ASSIGNED TASK
Only the lines from the beginning of the entries through the one that holds "left shoulder: (329, 380)" may appear in the answer, written out exactly and free of pictures.

STORED DATA
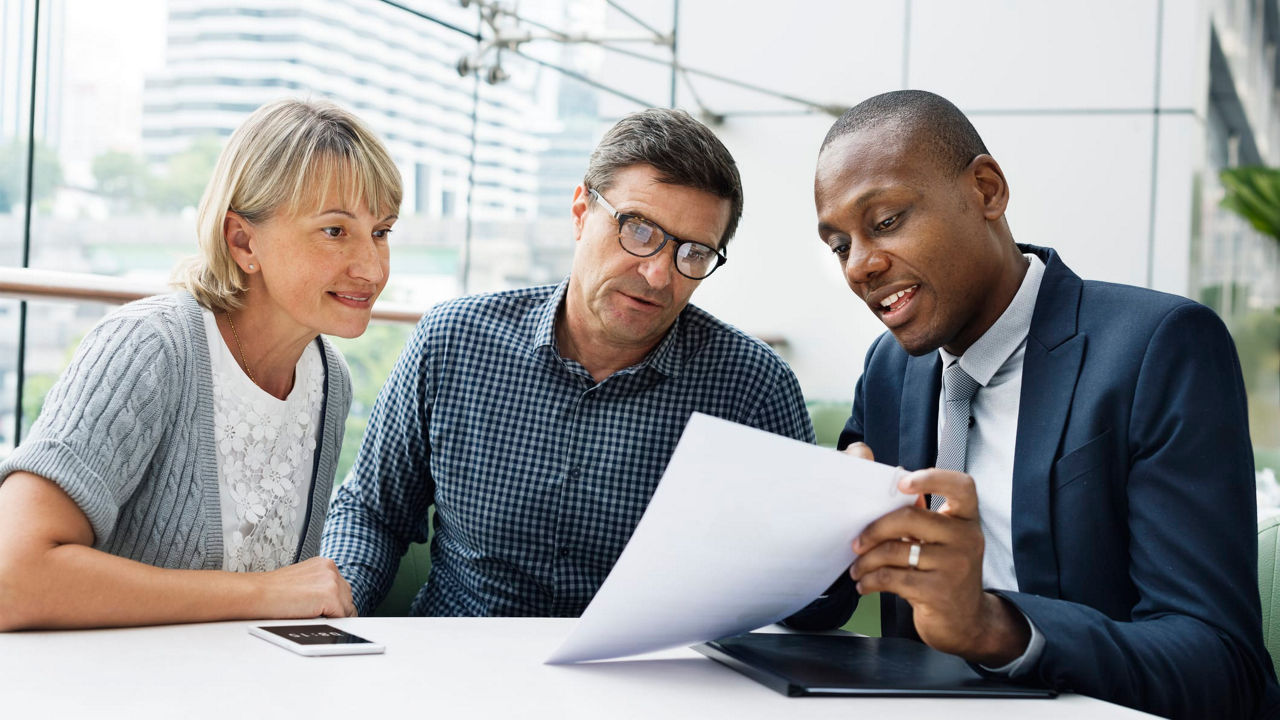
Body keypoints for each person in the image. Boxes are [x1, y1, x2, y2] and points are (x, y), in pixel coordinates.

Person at [796, 89, 1280, 719]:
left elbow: (1222, 664)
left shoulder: (1159, 348)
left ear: (987, 191)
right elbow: (827, 604)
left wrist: (994, 626)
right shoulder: (890, 370)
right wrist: (806, 532)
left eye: (885, 221)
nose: (860, 265)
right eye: (839, 245)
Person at [322, 108, 814, 617]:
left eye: (692, 254)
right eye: (639, 230)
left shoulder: (753, 387)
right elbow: (372, 513)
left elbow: (801, 590)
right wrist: (334, 612)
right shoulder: (454, 341)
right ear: (582, 211)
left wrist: (837, 540)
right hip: (458, 668)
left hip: (649, 683)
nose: (658, 275)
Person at [0, 98, 402, 630]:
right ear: (242, 241)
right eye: (334, 231)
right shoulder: (146, 349)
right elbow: (13, 577)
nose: (372, 268)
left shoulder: (329, 380)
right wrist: (260, 593)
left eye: (381, 232)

ANSWER TO THIS TASK
Body keypoints for each person in the image. Boxes are [x1, y1, x2, y2] and points are (x, y), in pixel coordinates.

Person at [796, 89, 1280, 719]:
left elbow: (1222, 664)
left shoulder: (1159, 348)
left ear: (987, 191)
right elbow: (827, 604)
left wrist: (994, 626)
right shoulder: (890, 370)
right wrist: (806, 532)
left eye: (885, 221)
nose: (860, 265)
right eye: (839, 245)
Person at [322, 108, 814, 617]:
left eye: (692, 254)
right eye: (639, 230)
left shoulder: (753, 387)
right elbow: (372, 513)
left elbow: (801, 590)
right wrist: (334, 612)
right shoulder: (454, 341)
right ear: (582, 211)
left wrist: (837, 540)
right hip: (458, 668)
left hip: (649, 683)
nose: (658, 275)
Person at [0, 98, 402, 630]:
right ear: (242, 241)
right eye: (334, 231)
right shoulder: (146, 349)
right elbow: (13, 577)
nose: (372, 268)
left shoulder: (329, 380)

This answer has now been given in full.